Exercise requirements: Retype the records below from their first line through the line containing "3: (379, 161)", and include nothing else.

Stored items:
__________________________________________________

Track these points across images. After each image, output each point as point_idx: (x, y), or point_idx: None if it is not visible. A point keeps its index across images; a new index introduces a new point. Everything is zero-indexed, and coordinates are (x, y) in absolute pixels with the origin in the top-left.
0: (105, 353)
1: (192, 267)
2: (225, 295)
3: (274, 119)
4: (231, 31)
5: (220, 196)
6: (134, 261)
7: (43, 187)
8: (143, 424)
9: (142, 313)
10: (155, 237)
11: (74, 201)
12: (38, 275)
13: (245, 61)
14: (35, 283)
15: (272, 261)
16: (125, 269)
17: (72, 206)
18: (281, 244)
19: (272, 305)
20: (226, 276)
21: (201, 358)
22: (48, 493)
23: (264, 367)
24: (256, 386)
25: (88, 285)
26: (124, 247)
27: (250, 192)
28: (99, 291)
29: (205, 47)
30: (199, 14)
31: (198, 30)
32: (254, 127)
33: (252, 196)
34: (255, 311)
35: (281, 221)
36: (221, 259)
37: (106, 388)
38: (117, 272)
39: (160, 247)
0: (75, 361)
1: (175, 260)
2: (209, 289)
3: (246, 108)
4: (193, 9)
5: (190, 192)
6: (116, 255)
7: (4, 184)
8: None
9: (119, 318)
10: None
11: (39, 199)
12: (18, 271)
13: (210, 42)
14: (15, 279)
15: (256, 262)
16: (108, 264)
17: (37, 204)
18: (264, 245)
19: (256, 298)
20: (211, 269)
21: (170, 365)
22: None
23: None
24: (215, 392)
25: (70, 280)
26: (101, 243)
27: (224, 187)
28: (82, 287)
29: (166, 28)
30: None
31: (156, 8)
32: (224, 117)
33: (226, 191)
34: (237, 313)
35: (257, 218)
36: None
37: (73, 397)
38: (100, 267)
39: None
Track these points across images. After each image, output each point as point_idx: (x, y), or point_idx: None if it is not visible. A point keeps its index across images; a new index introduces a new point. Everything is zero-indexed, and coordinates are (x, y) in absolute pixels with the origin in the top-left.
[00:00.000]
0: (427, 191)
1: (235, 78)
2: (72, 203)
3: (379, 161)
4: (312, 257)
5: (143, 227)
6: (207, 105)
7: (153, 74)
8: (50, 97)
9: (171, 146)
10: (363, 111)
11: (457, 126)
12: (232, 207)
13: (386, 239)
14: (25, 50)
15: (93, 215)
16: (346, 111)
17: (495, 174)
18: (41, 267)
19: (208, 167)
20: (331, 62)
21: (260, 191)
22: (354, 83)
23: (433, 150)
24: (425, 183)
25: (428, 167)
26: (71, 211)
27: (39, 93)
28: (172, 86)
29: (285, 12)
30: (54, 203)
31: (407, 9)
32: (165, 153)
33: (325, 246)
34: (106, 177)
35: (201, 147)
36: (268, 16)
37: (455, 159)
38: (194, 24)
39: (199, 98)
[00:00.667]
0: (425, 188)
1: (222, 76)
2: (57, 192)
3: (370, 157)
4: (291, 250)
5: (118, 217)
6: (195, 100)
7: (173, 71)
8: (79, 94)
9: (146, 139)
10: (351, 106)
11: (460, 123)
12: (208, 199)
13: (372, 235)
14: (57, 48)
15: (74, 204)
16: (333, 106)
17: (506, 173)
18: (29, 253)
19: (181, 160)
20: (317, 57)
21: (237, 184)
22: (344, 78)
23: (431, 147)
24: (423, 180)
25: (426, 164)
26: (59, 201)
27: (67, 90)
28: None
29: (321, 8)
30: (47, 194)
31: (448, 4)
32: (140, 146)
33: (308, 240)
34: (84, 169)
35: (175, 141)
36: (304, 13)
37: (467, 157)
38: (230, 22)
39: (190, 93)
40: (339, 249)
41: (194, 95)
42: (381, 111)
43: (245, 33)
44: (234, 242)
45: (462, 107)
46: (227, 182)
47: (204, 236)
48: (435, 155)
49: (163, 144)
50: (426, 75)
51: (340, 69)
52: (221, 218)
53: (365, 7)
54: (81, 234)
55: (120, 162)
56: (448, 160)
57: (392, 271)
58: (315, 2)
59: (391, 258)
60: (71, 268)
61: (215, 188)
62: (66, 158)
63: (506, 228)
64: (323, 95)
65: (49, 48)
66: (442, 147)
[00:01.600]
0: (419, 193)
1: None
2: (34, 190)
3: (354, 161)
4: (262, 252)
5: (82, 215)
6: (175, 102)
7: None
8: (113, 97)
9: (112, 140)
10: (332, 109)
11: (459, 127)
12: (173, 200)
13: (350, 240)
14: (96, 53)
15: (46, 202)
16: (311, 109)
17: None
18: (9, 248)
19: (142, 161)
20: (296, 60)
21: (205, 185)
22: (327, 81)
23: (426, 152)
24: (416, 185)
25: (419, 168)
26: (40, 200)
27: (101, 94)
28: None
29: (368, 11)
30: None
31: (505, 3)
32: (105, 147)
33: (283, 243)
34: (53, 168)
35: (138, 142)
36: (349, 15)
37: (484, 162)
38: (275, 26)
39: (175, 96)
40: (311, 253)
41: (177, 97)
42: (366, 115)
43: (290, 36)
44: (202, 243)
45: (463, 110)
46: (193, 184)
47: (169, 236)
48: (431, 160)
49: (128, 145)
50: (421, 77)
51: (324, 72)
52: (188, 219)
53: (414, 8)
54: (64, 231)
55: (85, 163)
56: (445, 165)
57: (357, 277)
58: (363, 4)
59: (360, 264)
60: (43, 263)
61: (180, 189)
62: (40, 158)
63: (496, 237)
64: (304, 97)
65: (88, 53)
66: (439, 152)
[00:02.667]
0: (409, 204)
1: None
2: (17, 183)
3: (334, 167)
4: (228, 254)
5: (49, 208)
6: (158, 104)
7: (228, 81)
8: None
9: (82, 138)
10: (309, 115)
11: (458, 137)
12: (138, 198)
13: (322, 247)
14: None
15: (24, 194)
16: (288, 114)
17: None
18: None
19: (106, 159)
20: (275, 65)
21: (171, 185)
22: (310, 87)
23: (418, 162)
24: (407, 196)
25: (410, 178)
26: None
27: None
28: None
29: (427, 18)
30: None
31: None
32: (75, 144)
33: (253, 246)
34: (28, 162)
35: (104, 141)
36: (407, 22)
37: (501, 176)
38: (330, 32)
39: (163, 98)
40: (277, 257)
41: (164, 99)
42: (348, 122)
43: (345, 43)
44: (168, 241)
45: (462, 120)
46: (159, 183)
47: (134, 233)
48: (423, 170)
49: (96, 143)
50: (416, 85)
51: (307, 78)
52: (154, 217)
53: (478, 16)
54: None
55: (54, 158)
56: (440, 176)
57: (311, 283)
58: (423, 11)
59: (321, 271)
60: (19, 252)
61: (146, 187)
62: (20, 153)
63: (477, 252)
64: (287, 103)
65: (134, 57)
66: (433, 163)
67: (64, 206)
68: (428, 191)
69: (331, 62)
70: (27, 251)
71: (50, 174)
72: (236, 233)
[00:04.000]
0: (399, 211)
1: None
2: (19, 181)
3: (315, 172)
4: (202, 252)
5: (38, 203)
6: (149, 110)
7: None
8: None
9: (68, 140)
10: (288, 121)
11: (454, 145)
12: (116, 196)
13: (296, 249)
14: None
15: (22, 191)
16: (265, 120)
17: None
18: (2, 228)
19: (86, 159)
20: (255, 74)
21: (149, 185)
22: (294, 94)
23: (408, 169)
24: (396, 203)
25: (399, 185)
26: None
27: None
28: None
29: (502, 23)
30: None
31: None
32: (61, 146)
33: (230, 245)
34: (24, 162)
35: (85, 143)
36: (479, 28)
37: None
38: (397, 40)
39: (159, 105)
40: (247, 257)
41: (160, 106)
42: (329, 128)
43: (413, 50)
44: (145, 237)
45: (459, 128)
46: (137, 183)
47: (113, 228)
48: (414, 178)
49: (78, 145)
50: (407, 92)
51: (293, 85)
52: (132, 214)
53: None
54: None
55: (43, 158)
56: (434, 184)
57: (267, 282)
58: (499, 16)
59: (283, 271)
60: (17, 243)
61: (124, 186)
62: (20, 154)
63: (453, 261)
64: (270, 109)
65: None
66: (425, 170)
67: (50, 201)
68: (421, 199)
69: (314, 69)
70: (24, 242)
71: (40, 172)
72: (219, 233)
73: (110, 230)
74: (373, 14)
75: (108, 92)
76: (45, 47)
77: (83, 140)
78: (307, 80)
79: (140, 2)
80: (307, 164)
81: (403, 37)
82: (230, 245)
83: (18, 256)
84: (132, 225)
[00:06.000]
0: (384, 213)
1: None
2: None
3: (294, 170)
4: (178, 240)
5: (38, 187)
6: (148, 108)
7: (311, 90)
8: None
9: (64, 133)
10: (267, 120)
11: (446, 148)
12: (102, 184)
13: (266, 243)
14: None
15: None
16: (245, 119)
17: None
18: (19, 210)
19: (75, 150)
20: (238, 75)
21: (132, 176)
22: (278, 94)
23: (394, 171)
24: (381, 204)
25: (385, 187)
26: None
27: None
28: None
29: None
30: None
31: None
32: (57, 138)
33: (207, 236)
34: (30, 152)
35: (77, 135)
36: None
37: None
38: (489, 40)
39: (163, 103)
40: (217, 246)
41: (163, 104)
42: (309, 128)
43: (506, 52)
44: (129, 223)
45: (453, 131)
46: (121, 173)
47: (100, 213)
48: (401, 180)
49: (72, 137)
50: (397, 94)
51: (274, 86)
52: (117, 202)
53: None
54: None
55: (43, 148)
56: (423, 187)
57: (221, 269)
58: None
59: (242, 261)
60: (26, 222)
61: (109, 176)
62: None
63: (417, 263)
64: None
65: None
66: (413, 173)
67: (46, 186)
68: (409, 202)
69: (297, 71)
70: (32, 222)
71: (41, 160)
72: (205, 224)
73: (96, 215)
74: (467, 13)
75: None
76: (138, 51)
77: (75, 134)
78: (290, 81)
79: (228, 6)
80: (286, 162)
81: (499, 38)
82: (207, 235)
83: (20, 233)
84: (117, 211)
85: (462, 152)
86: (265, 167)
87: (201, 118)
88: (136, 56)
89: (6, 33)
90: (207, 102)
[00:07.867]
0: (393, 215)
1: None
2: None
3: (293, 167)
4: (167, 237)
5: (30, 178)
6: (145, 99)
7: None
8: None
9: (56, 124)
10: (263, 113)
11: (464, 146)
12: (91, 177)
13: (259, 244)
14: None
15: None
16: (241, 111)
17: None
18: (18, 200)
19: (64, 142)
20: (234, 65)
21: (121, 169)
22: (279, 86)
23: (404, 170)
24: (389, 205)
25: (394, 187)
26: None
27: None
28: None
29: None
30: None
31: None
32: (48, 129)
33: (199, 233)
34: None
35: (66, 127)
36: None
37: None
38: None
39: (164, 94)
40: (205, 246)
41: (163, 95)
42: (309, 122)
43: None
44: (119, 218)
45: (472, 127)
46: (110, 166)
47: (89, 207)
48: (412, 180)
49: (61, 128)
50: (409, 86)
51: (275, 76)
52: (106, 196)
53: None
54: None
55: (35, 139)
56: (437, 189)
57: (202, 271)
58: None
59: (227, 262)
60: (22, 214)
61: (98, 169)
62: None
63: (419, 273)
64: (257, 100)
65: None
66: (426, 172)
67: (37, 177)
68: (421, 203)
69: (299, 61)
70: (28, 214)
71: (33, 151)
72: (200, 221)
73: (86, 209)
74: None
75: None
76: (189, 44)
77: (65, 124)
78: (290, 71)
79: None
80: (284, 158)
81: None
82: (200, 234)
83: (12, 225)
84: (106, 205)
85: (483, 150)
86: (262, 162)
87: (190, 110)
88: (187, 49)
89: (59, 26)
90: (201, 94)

__________________________________________________

Exercise answer:
Track these points across images. After each image, output each point as point_idx: (x, y), or point_idx: None if it is not visible. A point keeps its index across images; a new index introduces a new point. Everything is zero-indexed, and coordinates are (x, y) in absolute pixels with the origin in the top-left.
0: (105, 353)
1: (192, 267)
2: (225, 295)
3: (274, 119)
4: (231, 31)
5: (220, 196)
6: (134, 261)
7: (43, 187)
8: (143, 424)
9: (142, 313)
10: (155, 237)
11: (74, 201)
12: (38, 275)
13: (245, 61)
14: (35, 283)
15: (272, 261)
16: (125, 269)
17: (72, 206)
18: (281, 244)
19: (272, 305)
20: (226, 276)
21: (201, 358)
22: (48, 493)
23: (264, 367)
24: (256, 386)
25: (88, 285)
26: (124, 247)
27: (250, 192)
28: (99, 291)
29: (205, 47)
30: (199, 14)
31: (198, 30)
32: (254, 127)
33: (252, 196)
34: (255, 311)
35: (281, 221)
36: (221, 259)
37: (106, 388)
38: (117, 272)
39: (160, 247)
0: (75, 361)
1: (175, 260)
2: (209, 289)
3: (246, 108)
4: (193, 9)
5: (190, 192)
6: (116, 255)
7: (4, 184)
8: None
9: (119, 318)
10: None
11: (39, 199)
12: (18, 271)
13: (210, 42)
14: (15, 279)
15: (256, 262)
16: (108, 264)
17: (37, 204)
18: (264, 245)
19: (256, 298)
20: (211, 269)
21: (170, 365)
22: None
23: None
24: (215, 392)
25: (70, 280)
26: (101, 243)
27: (224, 187)
28: (82, 287)
29: (166, 28)
30: None
31: (156, 8)
32: (224, 117)
33: (226, 191)
34: (237, 313)
35: (257, 218)
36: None
37: (73, 397)
38: (100, 267)
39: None
Track these points across images. After each image, output each point as point_idx: (x, y), or point_idx: None if it is not visible. A point keeps its index across images; a new index introduces a new point. Everything is zero-indexed, and coordinates are (x, y) in absolute pixels with the origin in the top-left.
[00:00.000]
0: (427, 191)
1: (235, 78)
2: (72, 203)
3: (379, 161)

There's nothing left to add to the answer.